As often happens Rangers equalised against the run of play through Derek Parlane who was a constant thorn in Celtic’s side during the decade of the 1970’s and it was Parlane who gave Rangers the lead with 10 minutes left. Celtic’s goalkeeper, Peter Latchford, was injured in the process and this caused a hail of cans and bottles to cascade from the Celtic end, causing young kids to scamper on to the field to avoid injury. Jock Stein assisted the police in restoring order and the game carried on.
There was not long remaining and Rangers’ fans were in full voice when Celtic won a free kick on the right. Johnny Doyle sent over a hard, waist high cross and Roy Aitken turned and caught it flush on the volley to send a thundering shot into the net. The Celtic end exploded with joy with me thrown about like a rag doll in the process. It was later voted as one of the goals of the season.

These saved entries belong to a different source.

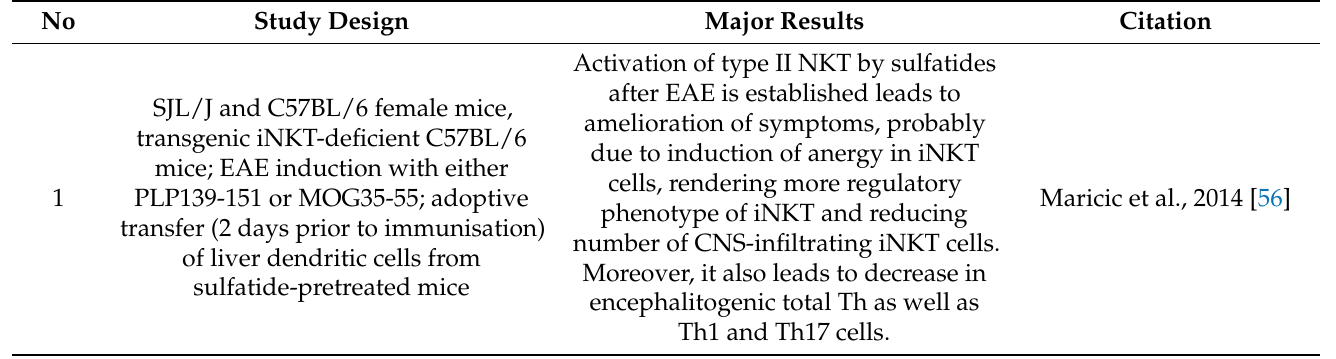
Table 2. Involvement of type II NKT in EAE—major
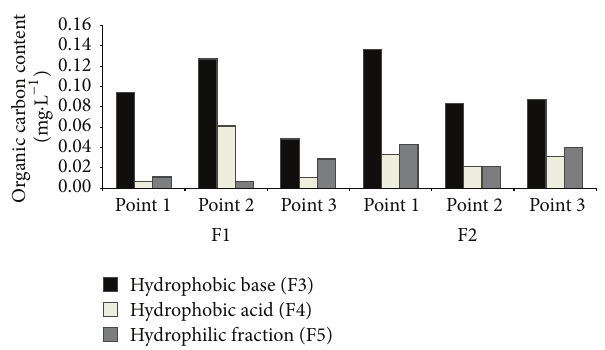
Figure 3: Organic carbon content of F1 and F2 fractionated by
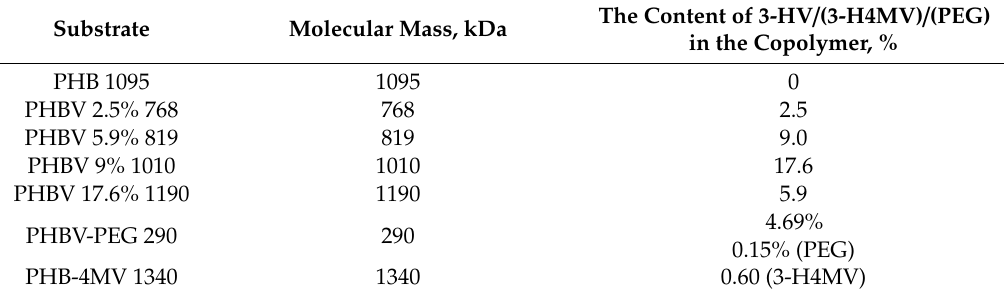
Table 1. The list of polymers used in the work. HV = hydroxyvalerate; PEG = polyethylene glycol; PHB = poly(3-hydroxybutyrate); PHBV = poly(3-hydroxybutyrate-co-3-hydroxyvalerate); MV = methylvalerate. The Content of 3-HV / (3-H4MV) / (PEG) Substrate Molecular Mass, kDa in the Copolymer,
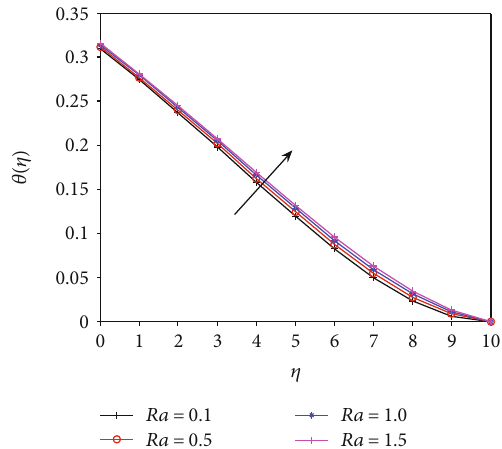
Figure 8: Temperature pro fi les for sundry values of Ra once Pr = 0 : 72 , λ = M = Bi = Gr = 0 : 1 .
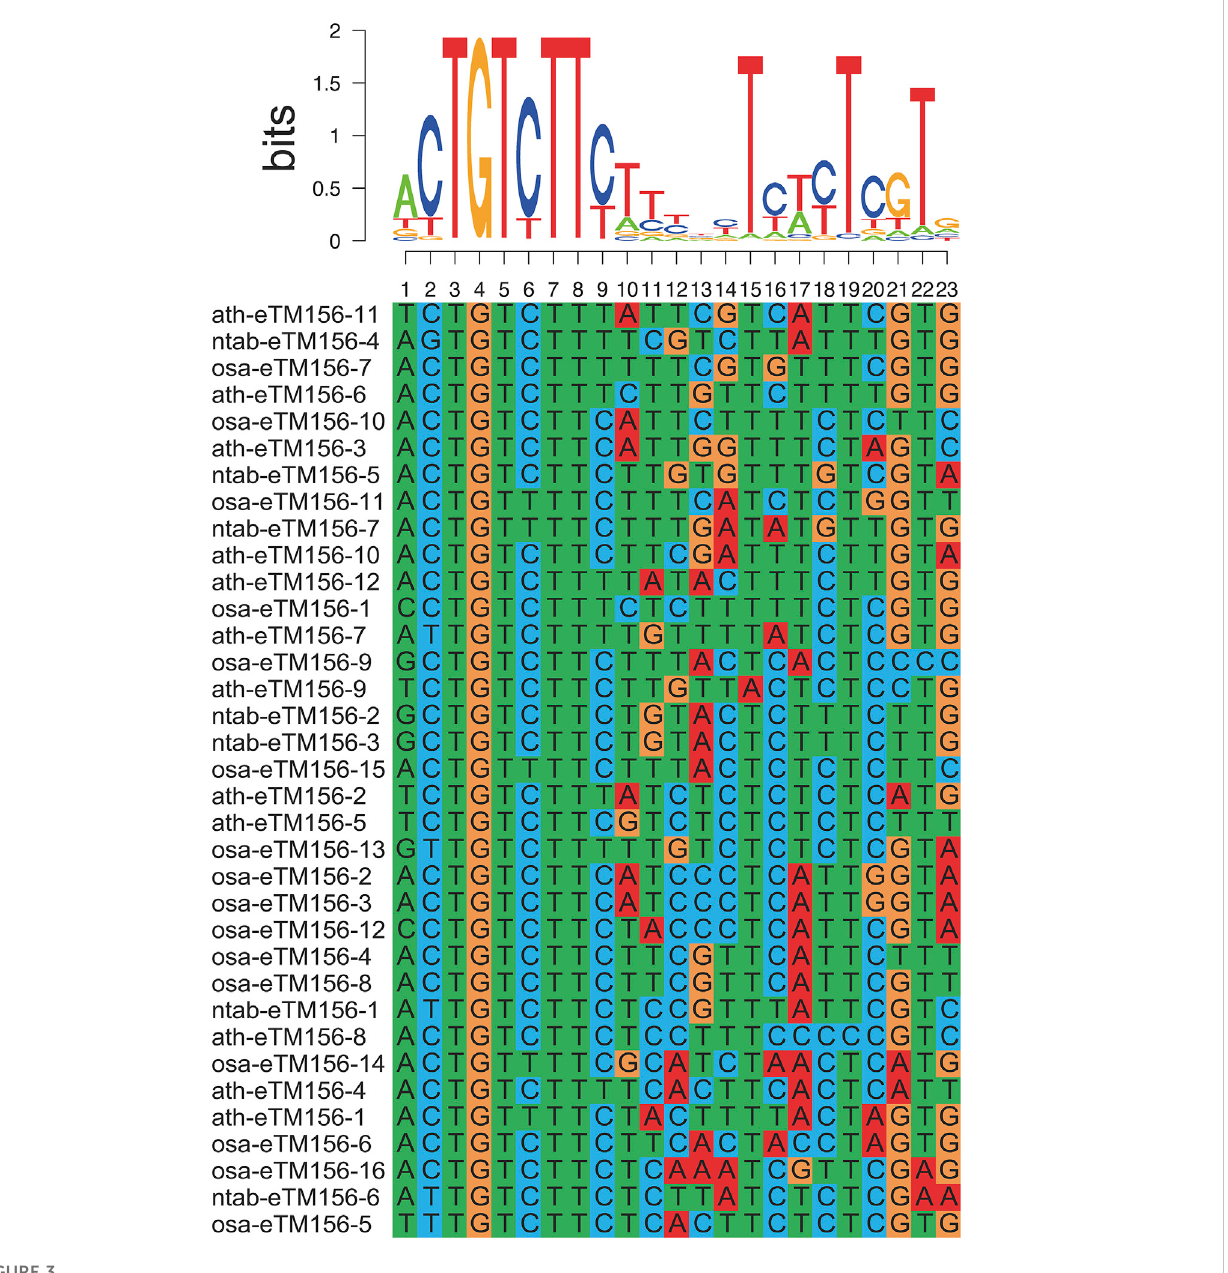
FIGURE 3 Alignment of lncRNAs as eTMs of miRNA156 in tobacco, rice, and Arabidopsis.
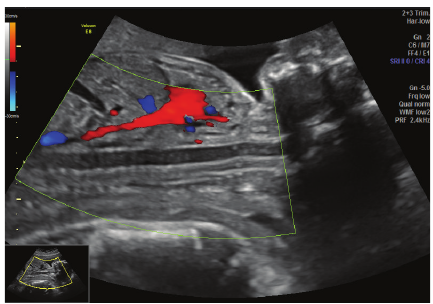
Figure 2: Color Doppler showing absence of flow through the notochord.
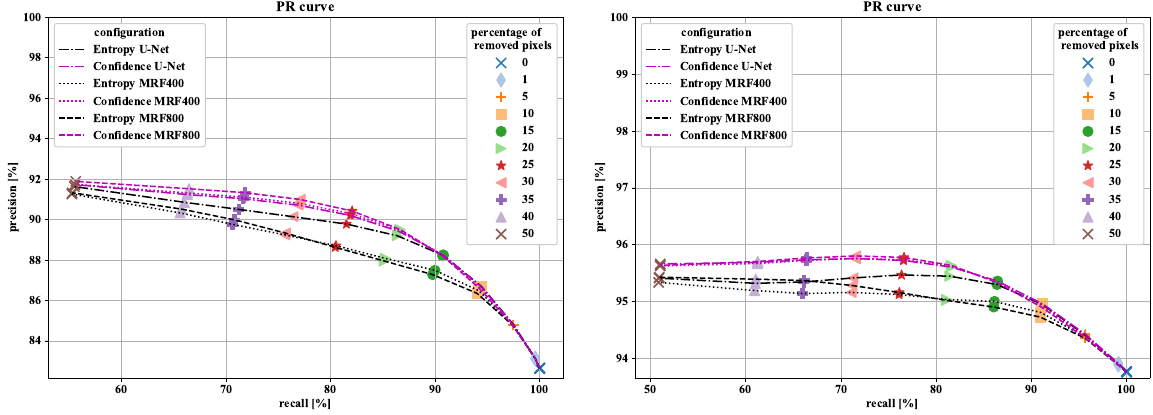
Figure 4. Precision-recall curve for each of the configurations with different percentage of removed pixels [%]. Here, a percentage of zero means that no pixels were removed due to uncertainty. Left: all classes are considered, right: only the binary classification building - no building is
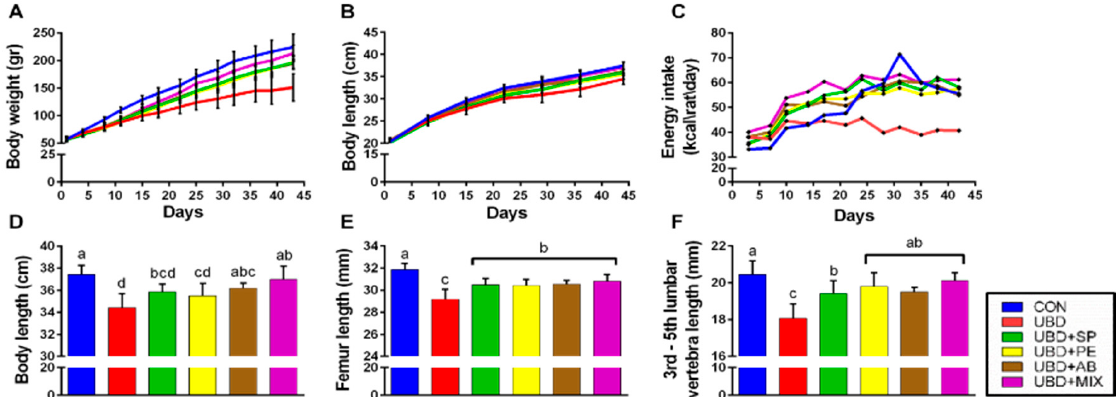
Figure 1. Growth patterns and food consumption. ( A ) Body weight during the entire experiment (gr). ( B ) Body length during the entire experiment (cm). ( C ) Energy intake (kcal/rat/day). ( D ) Body length in the end of the experiment (cm). ( E ) Femur length measured by micro-CT (mm). ( F ) 3rd–5th lumbar vertebra length measured by micro-CT (mm). Values are expressed as mean ± SD of n = 8 rats/group, different superscript letters are significantly different ( p < 0.05) by one-way ANOVA followed by Tukey’s test.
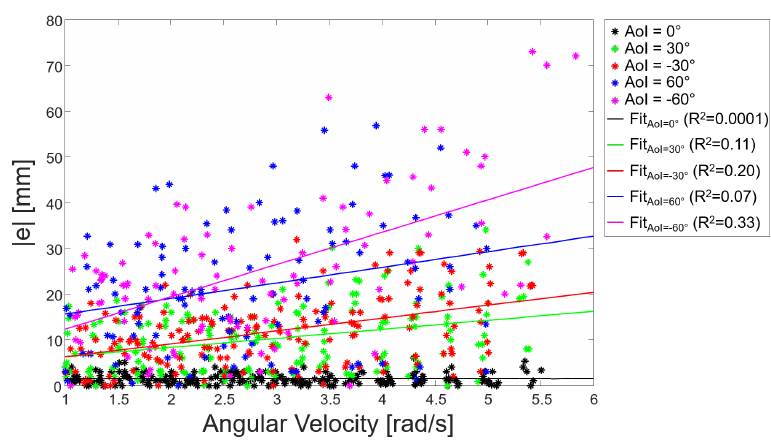
Figure 10. The absolute values of the errors e computed by the IR-ToF proximity sensor during all dynamic experiments are reported with a different color for each AoI value. Furthermore, for each AoI value, a colored line showed the trend of the absolute errors with respect to the angular velocity.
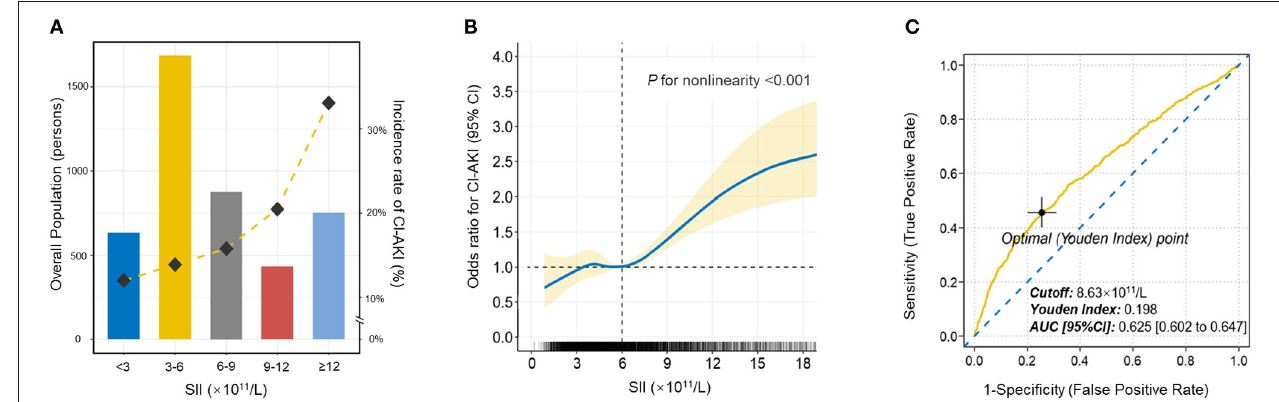
FIGURE 2 | The population distribution histogram, restricted cubic spline analysis and receiver operating characteristic curve. (A) The population distribution of the incidence of CI-AKI according to SII. The gold dashed line depicts the changing trend in incidence of CI-AKI. Left axis, population count (persons); right axis, incident rate of CI-AKI (%). (B) Restricted cubic spline analysis for exploring the non-linear association between SII and CI-AKI. The solid blue line shows the adjusted odds ratio of SII for CI-AKI, and the shaded area around the solid line indicates 95% confidence interval of the curve. (C) Receiver operating characteristic curve of SII for CI-AKI. According to the maximum Youden index, the optimal cut-off value was evaluated and pointed out in the figure. CI-AKI indicates contrast-induced acute kidney injury; SII, systemic immune-inflammation index; AUC indicates area under the curve; CI, confidence interval. (7.66 [4.48, 14.81] × 10 11 /L vs. 5.41 [3.60, 8.75] × 10 11 /L, P <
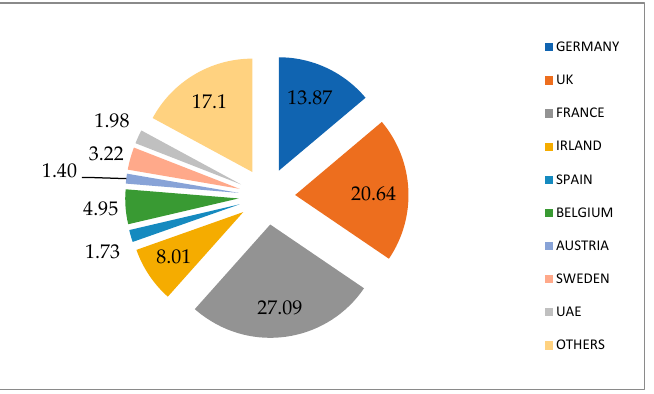
Figure 6. The share of migrant physicians from Romania, according to the country of destination, 2017.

Aitken’s goal gained Celtic a point and both sets of fans appeared satisfied at the end as they wearily left the ground, exhausted by this roller coaster of a game. Celtic were probably the happier as any title aspirations Rangers had died that day and the Celts went on to win the title at Easter Road just three weeks later.
The mass of Celtic fans then slowly made their way back down Helen Street with many of them dropping into the old Saint Anthony’s juniors social club for a refreshment and a sing-song. I can always remember we saw John Hughes, big Yogi himself, and he was surrounded by well wishers as he went back to his car. Yogi was by now retired but still held in great esteem by the Celtic fans.
Looking back so much has changed. Things are a lot more sterile these days. There are no more terracings, fans can no longer drink openly at matches and the Celtic jersey didn’t have a badge on it never mind a sponsors’ logo. 1977 seems such a long time ago.